__WHAT THIS TASK INVOLVES__:
Write out the data below word for word, starting at the line that contains "DAKDEKKER DIEMEN" and ending at the line that contains "karena berpotensi membuka", with both of those lines included. Leave the pictures out.

★ ★ ★ ★ ★ ★ ★

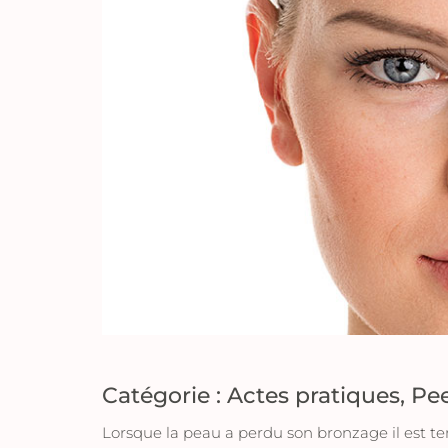
Catégorie :
Actes pratiques
,
Pee
Lorsque la peau a perdu son bronzage il est temp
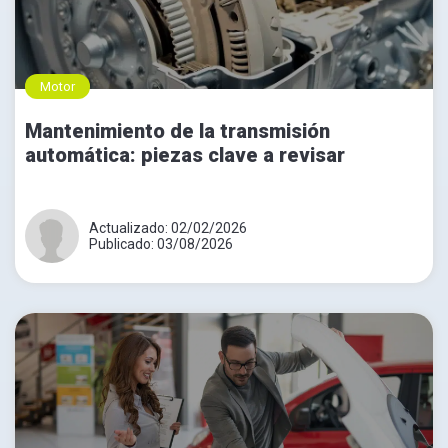
Motor
Mantenimiento de la transmisión
automática: piezas clave a revisar
Actualizado: 02/02/2026
Publicado: 03/08/2026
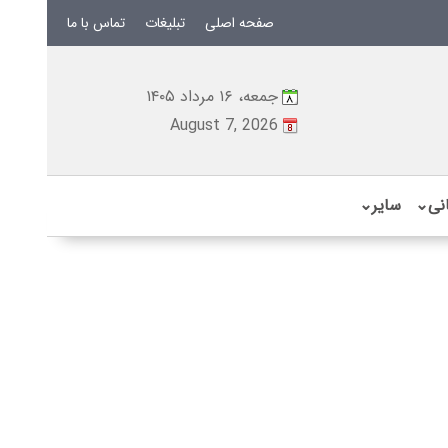
صفحه اصلی
تبلیغات
تماس با ما
جمعه، ۱۶ مرداد ۱۴۰۵
August 7, 2026
نی
⌄
سایر
⌄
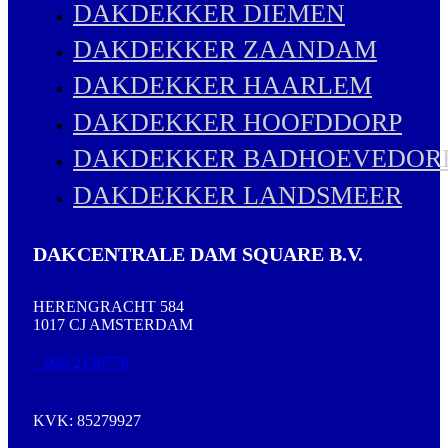
DAKDEKKER DIEMEN
DAKDEKKER ZAANDAM
DAKDEKKER HAARLEM
DAKDEKKER HOOFDDORP
DAKDEKKER BADHOEVEDOR
DAKDEKKER LANDSMEER
DAKCENTRALE DAM SQUARE B.V.
HERENGRACHT 584
1017 CJ AMSTERDAM
020 2136776
KVK: 85279927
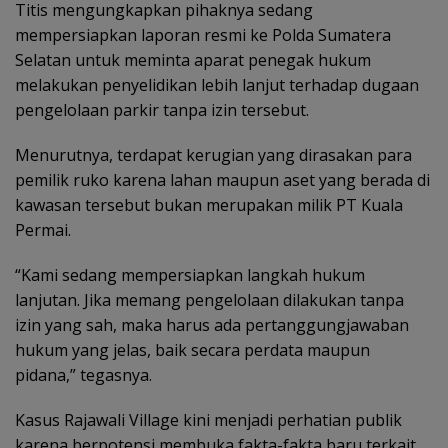
Titis mengungkapkan pihaknya sedang
mempersiapkan laporan resmi ke Polda Sumatera
Selatan untuk meminta aparat penegak hukum
melakukan penyelidikan lebih lanjut terhadap dugaan
pengelolaan parkir tanpa izin tersebut.
Menurutnya, terdapat kerugian yang dirasakan para
pemilik ruko karena lahan maupun aset yang berada di
kawasan tersebut bukan merupakan milik PT Kuala
Permai.
“Kami sedang mempersiapkan langkah hukum
lanjutan. Jika memang pengelolaan dilakukan tanpa
izin yang sah, maka harus ada pertanggungjawaban
hukum yang jelas, baik secara perdata maupun
pidana,” tegasnya.
Kasus Rajawali Village kini menjadi perhatian publik
karena berpotensi membuka fakta-fakta baru terkait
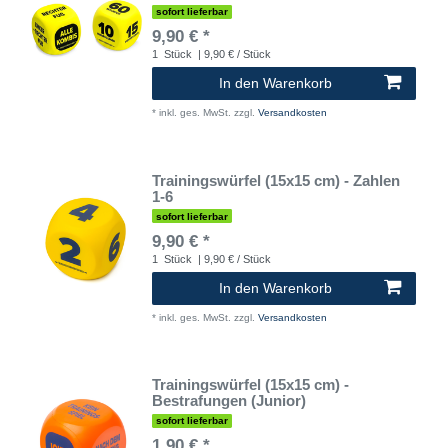
sofort lieferbar
9,90 € *
1
Stück
| 9,90 € / Stück
In den Warenkorb
*
inkl. ges. MwSt.
zzgl.
Versandkosten
Trainingswürfel (15x15 cm) - Zahlen
1-6
sofort lieferbar
9,90 € *
1
Stück
| 9,90 € / Stück
In den Warenkorb
*
inkl. ges. MwSt.
zzgl.
Versandkosten
Trainingswürfel (15x15 cm) -
Bestrafungen (Junior)
sofort lieferbar
1,90 € *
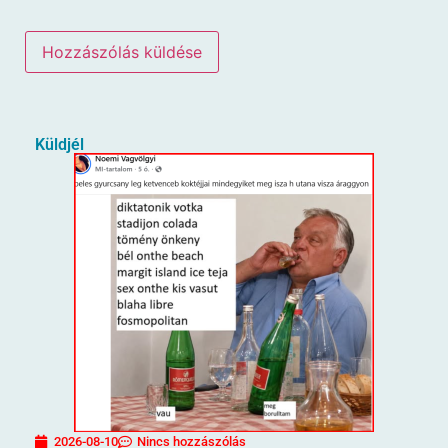
Küldjél
2026-08-10
Nincs hozzászólás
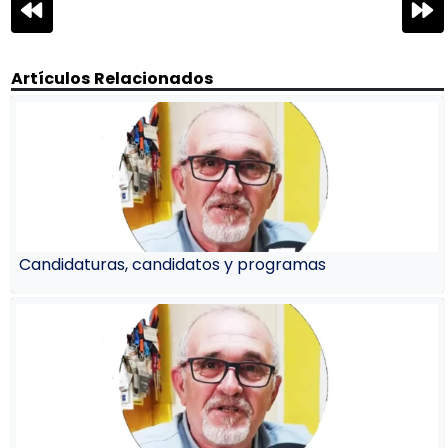
Navegación
de
entradas
Artículos Relacionados
Candidaturas, candidatos y programas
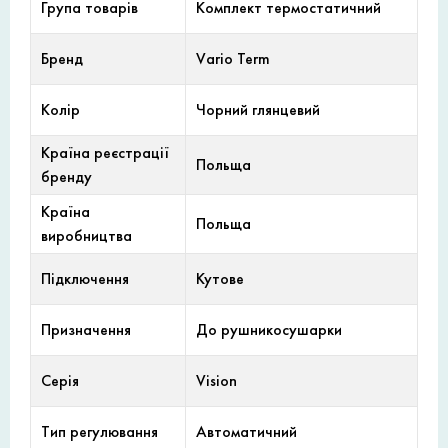
Група товарів
Комплект термостатичний
Бренд
Vario Term
Колір
Чорний глянцевий
Країна реєстрації
Польща
бренду
Країна
Польща
виробництва
Підключення
Кутове
Призначення
До рушникосушарки
Серія
Vision
Тип регулювання
Автоматичний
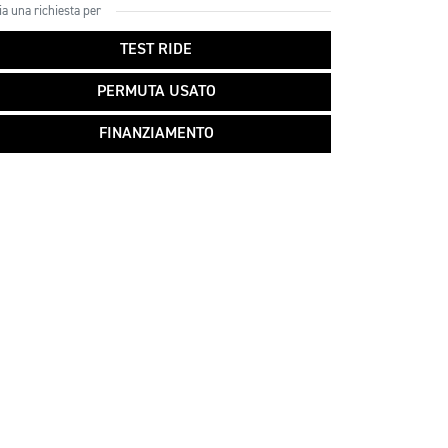
ia una richiesta per
TEST RIDE
PERMUTA USATO
FINANZIAMENTO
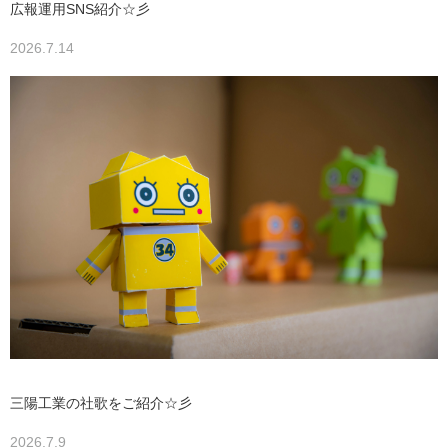
広報運用SNS紹介☆彡
2026.7.14
三陽工業の社歌をご紹介☆彡
2026.7.9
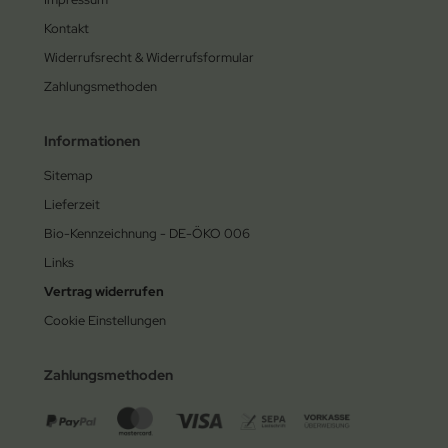
Kontakt
Widerrufsrecht & Widerrufsformular
Zahlungsmethoden
Informationen
Sitemap
Lieferzeit
Bio-Kennzeichnung - DE-ÖKO 006
Links
Vertrag widerrufen
Cookie Einstellungen
Zahlungsmethoden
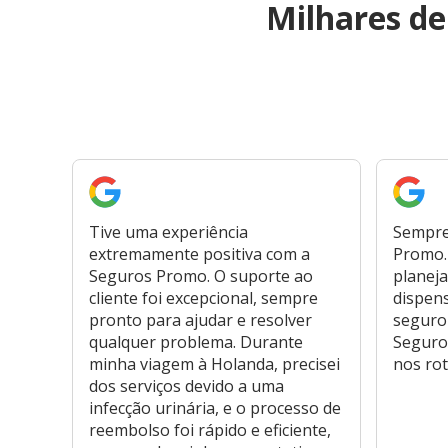
Milhares d
Tive uma experiência
Sempre
extremamente positiva com a
Promo. 
Seguros Promo. O suporte ao
planeja
cliente foi excepcional, sempre
dispen
pronto para ajudar e resolver
seguro
qualquer problema. Durante
Seguro
minha viagem à Holanda, precisei
nos rot
dos serviços devido a uma
infecção urinária, e o processo de
reembolso foi rápido e eficiente,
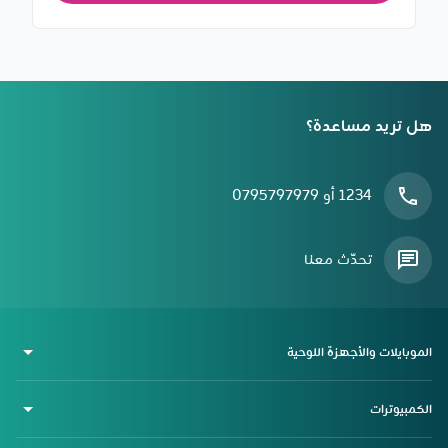
هل تريد مساعدة؟
1234 أو 0795797979
تحدّث معنا
الموبايلات والأجهزة اللوحية
الكمبيوترات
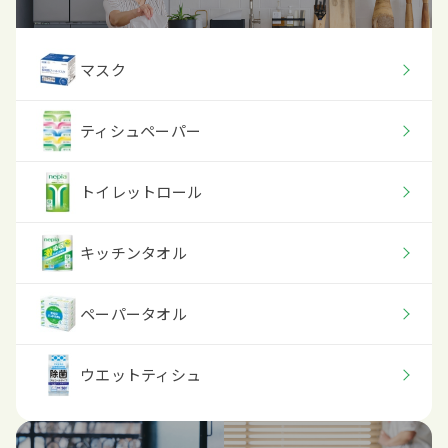
マスク
ティシュペーパー
トイレットロール
キッチンタオル
ペーパータオル
ウエットティシュ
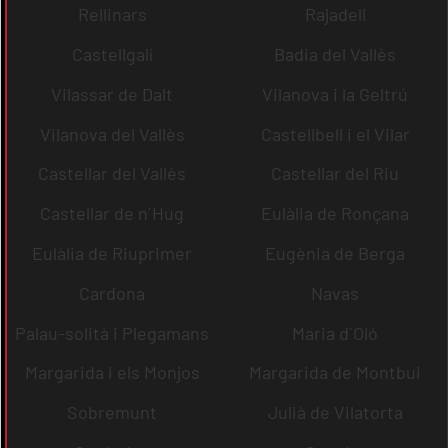
Rellinars
Rajadell
Castellgalí
Badia del Vallès
Vilassar de Dalt
Vilanova i la Geltrú
Vilanova del Vallès
Castellbell i el Vilar
Castellar del Vallès
Castellar del Riu
Castellar de n´Hug
Eulàlia de Ronçana
Eulàlia de Riuprimer
Eugènia de Berga
Cardona
Navas
Palau-solità i Plegamans
Maria d´Oló
Margarida i els Monjos
Margarida de Montbui
Sobremunt
Julià de Vilatorta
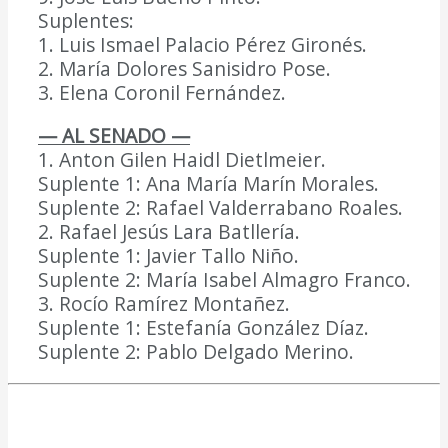
Suplentes:
1. Luis Ismael Palacio Pérez Gironés.
2. María Dolores Sanisidro Pose.
3. Elena Coronil Fernández.
— AL SENADO —
1. Anton Gilen Haidl Dietlmeier.
Suplente 1: Ana María Marín Morales.
Suplente 2: Rafael Valderrabano Roales.
2. Rafael Jesús Lara Batllería.
Suplente 1: Javier Tallo Niño.
Suplente 2: María Isabel Almagro Franco.
3. Rocío Ramírez Montañez.
Suplente 1: Estefanía González Díaz.
Suplente 2: Pablo Delgado Merino.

★ ★ ★ ★ ★ ★ ★

__SOLVED EXERCISE__:
DAKDEKKER DIEMEN
DAKDEKKER ZAANDAM
DAKDEKKER HAARLEM
DAKDEKKER HOOFDDORP
DAKDEKKER BADHOEVEDOR
DAKDEKKER LANDSMEER
DAKCENTRALE DAM SQUARE B.V.
HERENGRACHT 584
1017 CJ AMSTERDAM
020 2136776
KVK: 85279927
Titis mengungkapkan pihaknya sedang
mempersiapkan laporan resmi ke Polda Sumatera
Selatan untuk meminta aparat penegak hukum
melakukan penyelidikan lebih lanjut terhadap dugaan
pengelolaan parkir tanpa izin tersebut.
Menurutnya, terdapat kerugian yang dirasakan para
pemilik ruko karena lahan maupun aset yang berada di
kawasan tersebut bukan merupakan milik PT Kuala
Permai.
“Kami sedang mempersiapkan langkah hukum
lanjutan. Jika memang pengelolaan dilakukan tanpa
izin yang sah, maka harus ada pertanggungjawaban
hukum yang jelas, baik secara perdata maupun
pidana,” tegasnya.
Kasus Rajawali Village kini menjadi perhatian publik
karena berpotensi membuka fakta-fakta baru terkait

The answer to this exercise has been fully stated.